RECORDED INFORMATION »
↓

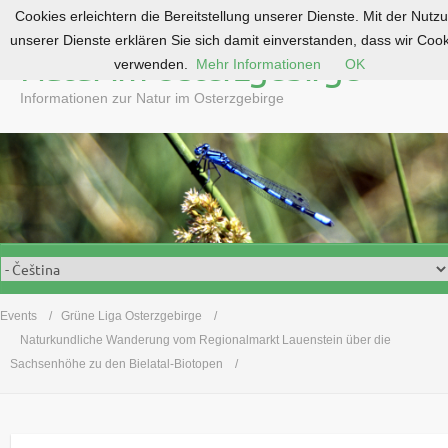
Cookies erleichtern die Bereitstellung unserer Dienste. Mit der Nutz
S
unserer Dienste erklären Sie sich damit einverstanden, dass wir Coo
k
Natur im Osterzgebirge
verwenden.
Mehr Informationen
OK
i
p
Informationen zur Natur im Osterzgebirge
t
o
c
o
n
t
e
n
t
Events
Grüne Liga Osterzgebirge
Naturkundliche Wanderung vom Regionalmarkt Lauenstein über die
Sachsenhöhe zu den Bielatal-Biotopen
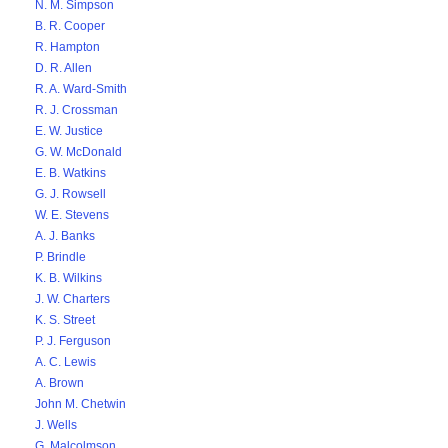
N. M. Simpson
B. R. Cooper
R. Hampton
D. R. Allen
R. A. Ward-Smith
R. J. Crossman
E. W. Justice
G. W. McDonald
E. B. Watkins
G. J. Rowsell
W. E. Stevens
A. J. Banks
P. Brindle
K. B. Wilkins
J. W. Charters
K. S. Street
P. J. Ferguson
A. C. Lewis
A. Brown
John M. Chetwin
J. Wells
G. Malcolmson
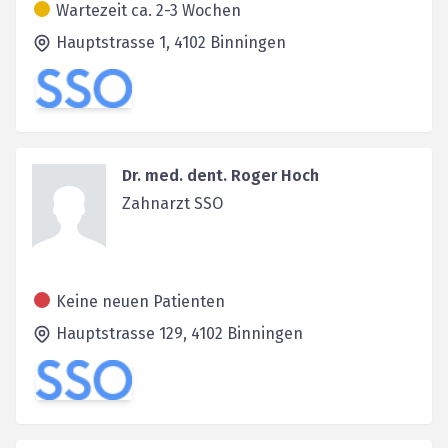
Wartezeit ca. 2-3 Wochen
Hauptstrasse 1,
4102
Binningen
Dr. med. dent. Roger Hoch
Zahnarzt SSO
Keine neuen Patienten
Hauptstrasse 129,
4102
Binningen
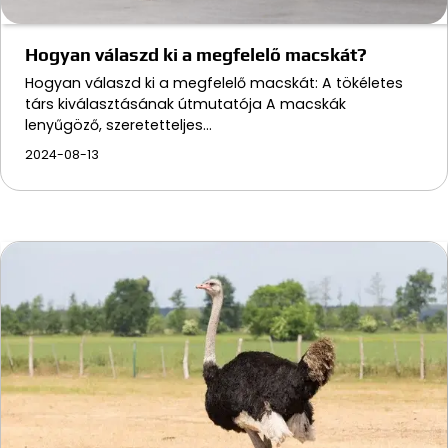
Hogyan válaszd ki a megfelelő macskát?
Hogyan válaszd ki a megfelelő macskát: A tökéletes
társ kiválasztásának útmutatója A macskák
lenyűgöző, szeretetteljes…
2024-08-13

↑

ABOUT THIS TASK » Reproduce everything above from the line containing "Wartezeit ca. 2-3 Wochen" down to the last line of the rows, and leave out the pictures.

ANSWER TO THIS PROBLEM »
Wartezeit ca. 2-3 Wochen
Hauptstrasse 1,
4102
Binningen
Dr. med. dent. Roger Hoch
Zahnarzt SSO
Keine neuen Patienten
Hauptstrasse 129,
4102
Binningen
Hogyan válaszd ki a megfelelő macskát?
Hogyan válaszd ki a megfelelő macskát: A tökéletes
társ kiválasztásának útmutatója A macskák
lenyűgöző, szeretetteljes…
2024-08-13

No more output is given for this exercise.